- ABOUT THIS TASK
Copy each line of the entries that contains the word "lines".

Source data
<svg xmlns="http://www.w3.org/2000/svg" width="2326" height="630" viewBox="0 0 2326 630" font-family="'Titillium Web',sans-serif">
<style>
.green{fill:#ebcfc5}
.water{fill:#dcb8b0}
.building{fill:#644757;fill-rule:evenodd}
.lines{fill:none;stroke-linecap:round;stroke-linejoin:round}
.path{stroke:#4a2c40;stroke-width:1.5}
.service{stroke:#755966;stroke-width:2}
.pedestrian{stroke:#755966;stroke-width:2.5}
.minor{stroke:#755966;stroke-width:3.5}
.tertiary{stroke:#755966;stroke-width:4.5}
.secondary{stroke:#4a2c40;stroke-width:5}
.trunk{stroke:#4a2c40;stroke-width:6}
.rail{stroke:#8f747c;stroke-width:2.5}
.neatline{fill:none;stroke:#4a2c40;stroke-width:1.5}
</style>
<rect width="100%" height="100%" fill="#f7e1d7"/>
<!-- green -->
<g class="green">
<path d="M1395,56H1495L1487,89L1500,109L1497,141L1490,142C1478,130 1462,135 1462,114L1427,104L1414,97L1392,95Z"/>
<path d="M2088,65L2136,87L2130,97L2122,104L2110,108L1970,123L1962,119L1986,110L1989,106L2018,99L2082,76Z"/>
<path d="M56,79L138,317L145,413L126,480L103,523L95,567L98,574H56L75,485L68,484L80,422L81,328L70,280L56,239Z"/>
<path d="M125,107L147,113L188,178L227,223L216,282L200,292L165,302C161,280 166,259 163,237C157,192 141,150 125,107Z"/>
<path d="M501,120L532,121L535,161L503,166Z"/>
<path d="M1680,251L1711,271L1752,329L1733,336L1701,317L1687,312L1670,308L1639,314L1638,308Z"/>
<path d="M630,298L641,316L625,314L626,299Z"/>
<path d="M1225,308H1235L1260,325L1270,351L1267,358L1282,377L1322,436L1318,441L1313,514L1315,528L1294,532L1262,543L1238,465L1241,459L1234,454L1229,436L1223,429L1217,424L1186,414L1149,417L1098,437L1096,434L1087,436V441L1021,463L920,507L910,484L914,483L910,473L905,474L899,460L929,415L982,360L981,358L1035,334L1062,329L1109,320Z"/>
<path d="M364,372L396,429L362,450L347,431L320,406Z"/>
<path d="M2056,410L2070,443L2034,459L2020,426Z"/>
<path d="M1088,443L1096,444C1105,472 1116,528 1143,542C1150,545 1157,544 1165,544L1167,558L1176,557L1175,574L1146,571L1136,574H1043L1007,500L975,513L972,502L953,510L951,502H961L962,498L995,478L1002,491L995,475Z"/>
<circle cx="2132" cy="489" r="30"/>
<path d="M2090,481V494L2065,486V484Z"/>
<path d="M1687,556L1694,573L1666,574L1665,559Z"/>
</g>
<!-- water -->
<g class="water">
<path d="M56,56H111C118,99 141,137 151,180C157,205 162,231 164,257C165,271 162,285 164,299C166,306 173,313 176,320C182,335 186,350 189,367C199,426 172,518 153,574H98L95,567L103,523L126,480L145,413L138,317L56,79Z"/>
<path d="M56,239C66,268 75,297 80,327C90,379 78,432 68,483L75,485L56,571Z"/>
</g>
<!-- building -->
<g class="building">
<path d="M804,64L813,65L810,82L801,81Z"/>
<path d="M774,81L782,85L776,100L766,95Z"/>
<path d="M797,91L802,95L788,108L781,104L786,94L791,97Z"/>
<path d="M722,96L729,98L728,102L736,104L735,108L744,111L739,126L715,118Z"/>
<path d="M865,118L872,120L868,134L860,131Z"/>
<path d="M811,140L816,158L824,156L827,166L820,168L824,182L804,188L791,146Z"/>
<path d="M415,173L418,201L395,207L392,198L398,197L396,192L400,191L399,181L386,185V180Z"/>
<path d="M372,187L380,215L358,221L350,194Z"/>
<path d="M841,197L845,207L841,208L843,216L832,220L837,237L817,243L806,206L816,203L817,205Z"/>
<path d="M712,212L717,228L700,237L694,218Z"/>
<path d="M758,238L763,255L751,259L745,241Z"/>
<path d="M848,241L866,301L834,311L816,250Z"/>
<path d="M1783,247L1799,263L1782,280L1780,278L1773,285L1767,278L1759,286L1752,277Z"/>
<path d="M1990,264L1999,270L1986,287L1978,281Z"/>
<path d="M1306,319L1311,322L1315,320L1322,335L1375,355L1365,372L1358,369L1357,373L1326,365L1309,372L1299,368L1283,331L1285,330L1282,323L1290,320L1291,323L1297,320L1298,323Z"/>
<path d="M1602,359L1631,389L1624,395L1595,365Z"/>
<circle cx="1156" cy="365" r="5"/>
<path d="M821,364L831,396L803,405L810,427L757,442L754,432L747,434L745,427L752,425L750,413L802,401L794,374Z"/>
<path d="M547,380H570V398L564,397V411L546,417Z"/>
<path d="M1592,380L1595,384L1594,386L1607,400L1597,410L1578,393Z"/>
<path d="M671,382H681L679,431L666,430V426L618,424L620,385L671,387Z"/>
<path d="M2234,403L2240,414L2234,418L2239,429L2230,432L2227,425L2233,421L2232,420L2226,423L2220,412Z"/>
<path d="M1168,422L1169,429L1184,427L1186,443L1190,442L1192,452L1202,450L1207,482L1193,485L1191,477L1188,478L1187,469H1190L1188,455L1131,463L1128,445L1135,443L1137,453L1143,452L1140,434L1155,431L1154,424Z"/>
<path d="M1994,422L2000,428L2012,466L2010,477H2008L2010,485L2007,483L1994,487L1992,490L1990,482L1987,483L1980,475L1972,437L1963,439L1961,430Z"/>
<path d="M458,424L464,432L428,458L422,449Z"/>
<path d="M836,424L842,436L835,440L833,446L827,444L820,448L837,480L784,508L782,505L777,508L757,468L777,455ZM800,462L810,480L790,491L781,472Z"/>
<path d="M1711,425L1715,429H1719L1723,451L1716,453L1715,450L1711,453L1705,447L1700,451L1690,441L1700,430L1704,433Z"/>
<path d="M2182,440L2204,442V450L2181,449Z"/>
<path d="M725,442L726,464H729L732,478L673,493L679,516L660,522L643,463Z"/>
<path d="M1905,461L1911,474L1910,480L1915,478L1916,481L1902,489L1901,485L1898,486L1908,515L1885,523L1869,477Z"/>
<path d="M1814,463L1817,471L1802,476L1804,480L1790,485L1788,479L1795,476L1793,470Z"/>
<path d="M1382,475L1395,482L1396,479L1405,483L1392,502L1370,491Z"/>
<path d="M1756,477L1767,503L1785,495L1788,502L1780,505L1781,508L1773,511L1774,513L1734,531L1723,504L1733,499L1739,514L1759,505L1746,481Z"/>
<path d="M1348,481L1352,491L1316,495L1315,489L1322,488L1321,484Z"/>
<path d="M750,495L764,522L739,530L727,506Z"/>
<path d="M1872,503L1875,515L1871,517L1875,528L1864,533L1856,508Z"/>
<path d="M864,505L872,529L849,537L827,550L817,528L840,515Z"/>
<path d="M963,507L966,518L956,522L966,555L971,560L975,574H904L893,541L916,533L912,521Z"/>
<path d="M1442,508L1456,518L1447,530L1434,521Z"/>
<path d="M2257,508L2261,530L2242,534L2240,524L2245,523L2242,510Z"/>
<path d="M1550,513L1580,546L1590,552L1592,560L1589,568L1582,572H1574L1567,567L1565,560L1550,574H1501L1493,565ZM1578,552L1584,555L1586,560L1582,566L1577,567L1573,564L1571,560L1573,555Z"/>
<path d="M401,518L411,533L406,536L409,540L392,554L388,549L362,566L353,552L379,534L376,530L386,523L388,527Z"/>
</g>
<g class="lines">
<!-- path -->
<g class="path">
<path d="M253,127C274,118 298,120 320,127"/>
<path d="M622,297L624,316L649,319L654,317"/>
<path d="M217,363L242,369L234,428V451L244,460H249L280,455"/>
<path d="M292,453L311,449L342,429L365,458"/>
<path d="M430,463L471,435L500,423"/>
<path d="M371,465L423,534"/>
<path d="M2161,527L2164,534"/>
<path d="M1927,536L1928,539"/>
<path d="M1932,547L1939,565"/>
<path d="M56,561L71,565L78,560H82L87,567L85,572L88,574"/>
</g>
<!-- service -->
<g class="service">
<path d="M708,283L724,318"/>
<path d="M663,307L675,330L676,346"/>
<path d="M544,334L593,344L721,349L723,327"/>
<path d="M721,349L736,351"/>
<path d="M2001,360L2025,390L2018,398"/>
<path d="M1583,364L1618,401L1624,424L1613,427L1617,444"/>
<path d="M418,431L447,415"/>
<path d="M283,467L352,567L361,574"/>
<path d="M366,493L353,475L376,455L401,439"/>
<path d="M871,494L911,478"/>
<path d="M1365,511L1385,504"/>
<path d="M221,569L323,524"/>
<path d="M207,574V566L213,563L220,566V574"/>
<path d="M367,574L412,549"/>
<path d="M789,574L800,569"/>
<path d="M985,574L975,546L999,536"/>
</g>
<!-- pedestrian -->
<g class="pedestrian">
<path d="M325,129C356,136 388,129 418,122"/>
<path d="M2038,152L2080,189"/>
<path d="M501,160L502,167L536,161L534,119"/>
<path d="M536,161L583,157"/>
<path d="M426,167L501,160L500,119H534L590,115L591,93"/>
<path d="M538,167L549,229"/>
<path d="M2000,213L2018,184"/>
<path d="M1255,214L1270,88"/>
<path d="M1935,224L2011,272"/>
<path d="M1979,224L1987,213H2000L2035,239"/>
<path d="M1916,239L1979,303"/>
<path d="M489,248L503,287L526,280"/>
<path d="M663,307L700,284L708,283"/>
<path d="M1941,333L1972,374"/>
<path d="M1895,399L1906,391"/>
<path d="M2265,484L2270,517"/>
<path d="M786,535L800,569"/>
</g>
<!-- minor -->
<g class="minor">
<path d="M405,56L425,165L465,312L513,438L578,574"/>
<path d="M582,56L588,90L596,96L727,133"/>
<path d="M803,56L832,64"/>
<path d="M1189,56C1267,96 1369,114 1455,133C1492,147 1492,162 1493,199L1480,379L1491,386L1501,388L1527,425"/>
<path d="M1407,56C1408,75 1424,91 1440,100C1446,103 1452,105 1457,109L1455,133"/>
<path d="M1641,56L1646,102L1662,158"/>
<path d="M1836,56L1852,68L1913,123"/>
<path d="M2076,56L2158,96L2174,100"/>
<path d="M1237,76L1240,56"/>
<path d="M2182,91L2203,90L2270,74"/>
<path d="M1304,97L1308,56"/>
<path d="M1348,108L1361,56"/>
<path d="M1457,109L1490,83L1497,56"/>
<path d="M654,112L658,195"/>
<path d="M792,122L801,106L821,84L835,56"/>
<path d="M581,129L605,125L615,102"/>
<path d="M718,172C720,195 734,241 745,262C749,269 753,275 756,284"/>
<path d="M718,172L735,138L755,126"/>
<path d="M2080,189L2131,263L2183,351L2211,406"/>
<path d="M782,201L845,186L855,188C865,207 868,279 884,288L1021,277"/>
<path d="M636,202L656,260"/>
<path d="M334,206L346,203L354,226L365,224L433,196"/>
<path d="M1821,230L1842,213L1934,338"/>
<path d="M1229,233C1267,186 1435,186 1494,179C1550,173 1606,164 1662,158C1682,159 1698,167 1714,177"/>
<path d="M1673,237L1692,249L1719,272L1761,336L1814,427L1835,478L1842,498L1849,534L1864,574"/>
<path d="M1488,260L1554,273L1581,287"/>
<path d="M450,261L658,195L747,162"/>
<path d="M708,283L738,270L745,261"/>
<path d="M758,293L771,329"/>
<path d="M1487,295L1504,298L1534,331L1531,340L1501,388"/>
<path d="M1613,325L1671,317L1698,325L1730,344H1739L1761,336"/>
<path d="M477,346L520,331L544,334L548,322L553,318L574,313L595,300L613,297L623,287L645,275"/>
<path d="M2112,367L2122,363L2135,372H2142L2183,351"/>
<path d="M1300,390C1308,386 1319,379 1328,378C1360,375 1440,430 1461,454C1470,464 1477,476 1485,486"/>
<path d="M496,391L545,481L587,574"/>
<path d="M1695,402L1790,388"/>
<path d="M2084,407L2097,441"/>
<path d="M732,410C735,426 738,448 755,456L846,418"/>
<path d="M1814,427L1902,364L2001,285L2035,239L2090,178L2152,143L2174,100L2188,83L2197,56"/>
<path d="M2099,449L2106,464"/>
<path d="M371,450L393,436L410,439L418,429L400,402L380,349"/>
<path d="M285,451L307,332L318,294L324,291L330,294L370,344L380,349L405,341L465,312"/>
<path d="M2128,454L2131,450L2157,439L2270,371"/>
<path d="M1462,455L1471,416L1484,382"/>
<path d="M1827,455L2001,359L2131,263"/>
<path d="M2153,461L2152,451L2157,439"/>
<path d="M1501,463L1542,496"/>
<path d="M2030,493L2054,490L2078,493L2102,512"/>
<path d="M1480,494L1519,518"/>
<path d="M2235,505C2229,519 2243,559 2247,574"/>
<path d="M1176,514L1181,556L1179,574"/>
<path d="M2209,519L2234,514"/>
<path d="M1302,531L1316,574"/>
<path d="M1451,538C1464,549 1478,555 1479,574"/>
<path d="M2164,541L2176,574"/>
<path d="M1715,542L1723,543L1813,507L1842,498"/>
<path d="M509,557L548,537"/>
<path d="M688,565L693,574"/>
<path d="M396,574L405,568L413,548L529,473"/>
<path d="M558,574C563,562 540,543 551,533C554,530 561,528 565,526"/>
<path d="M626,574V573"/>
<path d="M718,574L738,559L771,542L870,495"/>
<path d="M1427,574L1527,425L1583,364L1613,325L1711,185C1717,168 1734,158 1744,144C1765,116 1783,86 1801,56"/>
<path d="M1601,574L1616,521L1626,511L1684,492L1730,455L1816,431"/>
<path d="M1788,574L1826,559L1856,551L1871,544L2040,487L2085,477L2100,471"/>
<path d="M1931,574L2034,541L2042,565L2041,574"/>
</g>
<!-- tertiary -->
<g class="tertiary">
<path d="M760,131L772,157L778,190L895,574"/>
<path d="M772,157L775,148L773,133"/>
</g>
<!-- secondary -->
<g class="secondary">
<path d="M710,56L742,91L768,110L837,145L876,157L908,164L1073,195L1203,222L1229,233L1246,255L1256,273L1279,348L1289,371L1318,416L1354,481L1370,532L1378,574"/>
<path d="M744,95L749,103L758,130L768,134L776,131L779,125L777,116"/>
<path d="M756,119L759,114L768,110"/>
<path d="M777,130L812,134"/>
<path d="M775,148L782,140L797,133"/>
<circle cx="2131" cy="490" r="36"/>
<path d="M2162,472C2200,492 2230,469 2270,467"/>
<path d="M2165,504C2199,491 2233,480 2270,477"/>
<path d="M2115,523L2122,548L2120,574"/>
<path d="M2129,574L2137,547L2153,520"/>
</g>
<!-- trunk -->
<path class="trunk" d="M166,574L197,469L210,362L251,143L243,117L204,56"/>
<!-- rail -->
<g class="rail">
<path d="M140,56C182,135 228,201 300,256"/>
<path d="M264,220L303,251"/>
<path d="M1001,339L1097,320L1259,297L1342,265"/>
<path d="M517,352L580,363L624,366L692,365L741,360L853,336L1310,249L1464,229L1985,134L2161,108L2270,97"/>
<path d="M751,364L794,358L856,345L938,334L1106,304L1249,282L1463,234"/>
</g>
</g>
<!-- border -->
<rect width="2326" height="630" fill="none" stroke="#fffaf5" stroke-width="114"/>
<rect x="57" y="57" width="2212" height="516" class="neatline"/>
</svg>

- ANSWER SECTION
.lines{fill:none;stroke-linecap:round;stroke-linejoin:round}
<g class="lines">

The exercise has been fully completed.